Book Synopsis The Versatility of Kinship by : Linda S Cordell
Download or read book The Versatility of Kinship written by Linda S Cordell and published by Academic Press. This book was released on 2014-05-12 with total page 401 pages. Available in PDF, EPUB and Kindle. Book excerpt: Studies in Anthropology: The Versatility of Kinship focuses on the dynamics involved in the special class of interpersonal ties that bind individuals to others. The selection first offers information on the variant usage in American kinship, uses of kinship in Kwaio, Solomon Islands, and incest and kinship structure. Discussions focus on incest categories in Cachama and Mamo, childhood bonds and adult residence, kinship with the dead, kinship, social identities, and behavior, and models of relatedness.
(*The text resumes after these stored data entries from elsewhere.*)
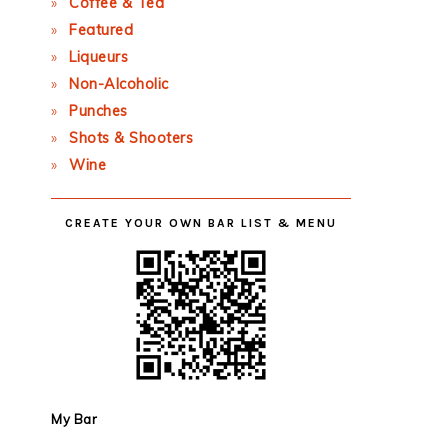
Coffee & Tea
Featured
Liqueurs
Non-Alcoholic
Punches
Shots & Shooters
Wine
CREATE YOUR OWN BAR LIST & MENU
My Bar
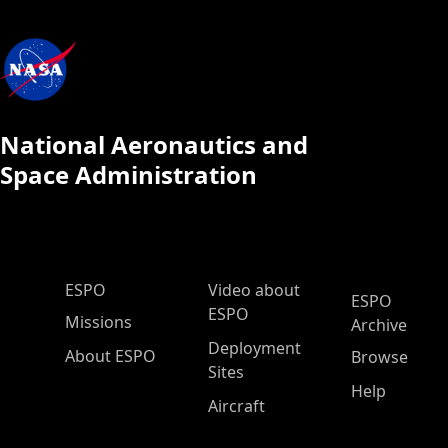
National Aeronautics and
Space Administration
ESPO Main Menu
ESPO
Video about
ESPO
ESPO
Missions
Archive
Deployment
About ESPO
Browse
Sites
Help
Aircraft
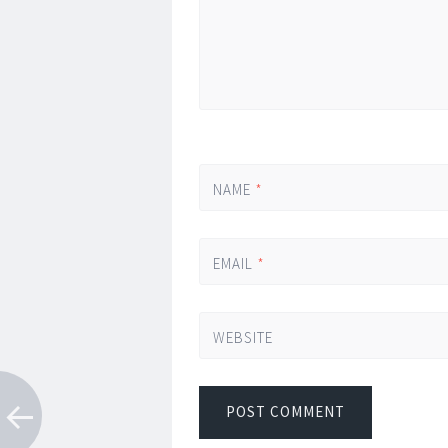
NAME
*
EMAIL
*
WEBSITE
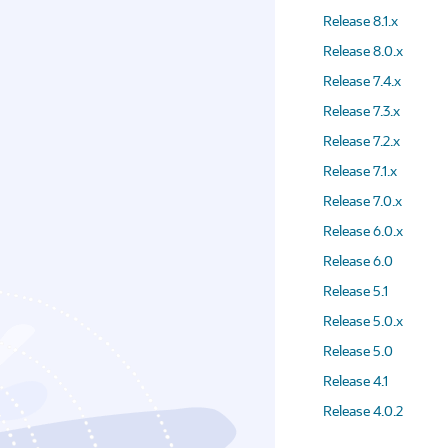
Release 8.1.x
Release 8.0.x
Release 7.4.x
Release 7.3.x
Release 7.2.x
Release 7.1.x
Release 7.0.x
Release 6.0.x
Release 6.0
Release 5.1
Release 5.0.x
Release 5.0
Release 4.1
Release 4.0.2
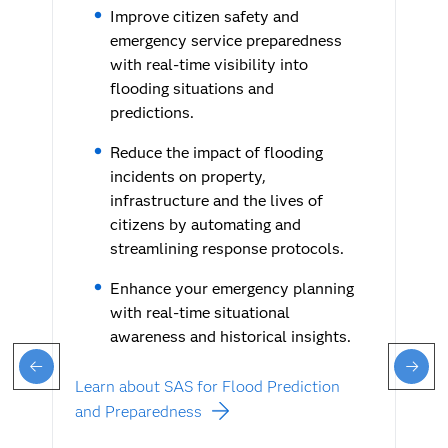
Improve citizen safety and
emergency service preparedness
with real-time visibility into
flooding situations and
predictions.
Reduce the impact of flooding
incidents on property,
infrastructure and the lives of
citizens by automating and
streamlining response protocols.
Enhance your emergency planning
with real-time situational
awareness and historical insights.
Learn about SAS for Flood Prediction
and Preparedness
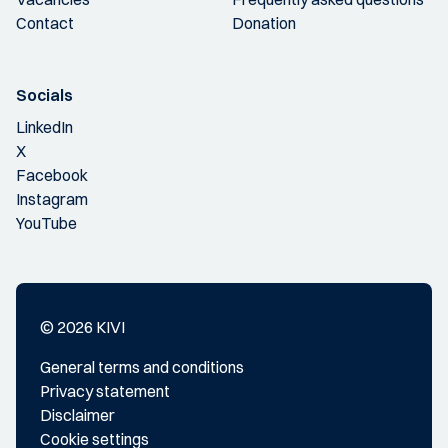
Contact
Donation
Socials
LinkedIn
X
Facebook
Instagram
YouTube
© 2026 KIVI
General terms and conditions
Privacy statement
Disclaimer
Cookie settings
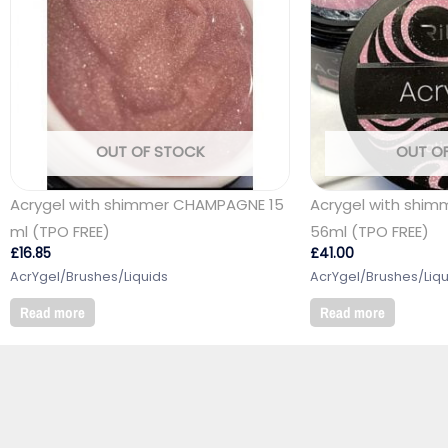
OUT OF STOCK
OUT O
Acrygel with shimmer CHAMPAGNE 15
Acrygel with shim
ml (TPO FREE)
56ml (TPO FREE)
£
16.85
£
41.00
AcrYgel/Brushes/Liquids
AcrYgel/Brushes/Liqu
Read more
Read more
The text then explores the biological, linguistic, and cultural aspects of the Hopi-Tewa system of mating in First Mesa, Arizona and the Navajo exogamic rules and preferred marriages. The publication ponders on the Kpelle negotiation of marriage and matrilateral ties and kinship and descent in the ethnic reassertion of the Eastern Creek Indians. Topics include social and cultural history, genealogy as social instrument, crystallization of the Eastern Creek community, Kpelle marriage and matrilateral ties, ethnographic background, and the negotiation of marriage and matrilateral ties. The selection is a valuable reference for anthropologists, sociologists, and readers interested in the dynamics of kinship.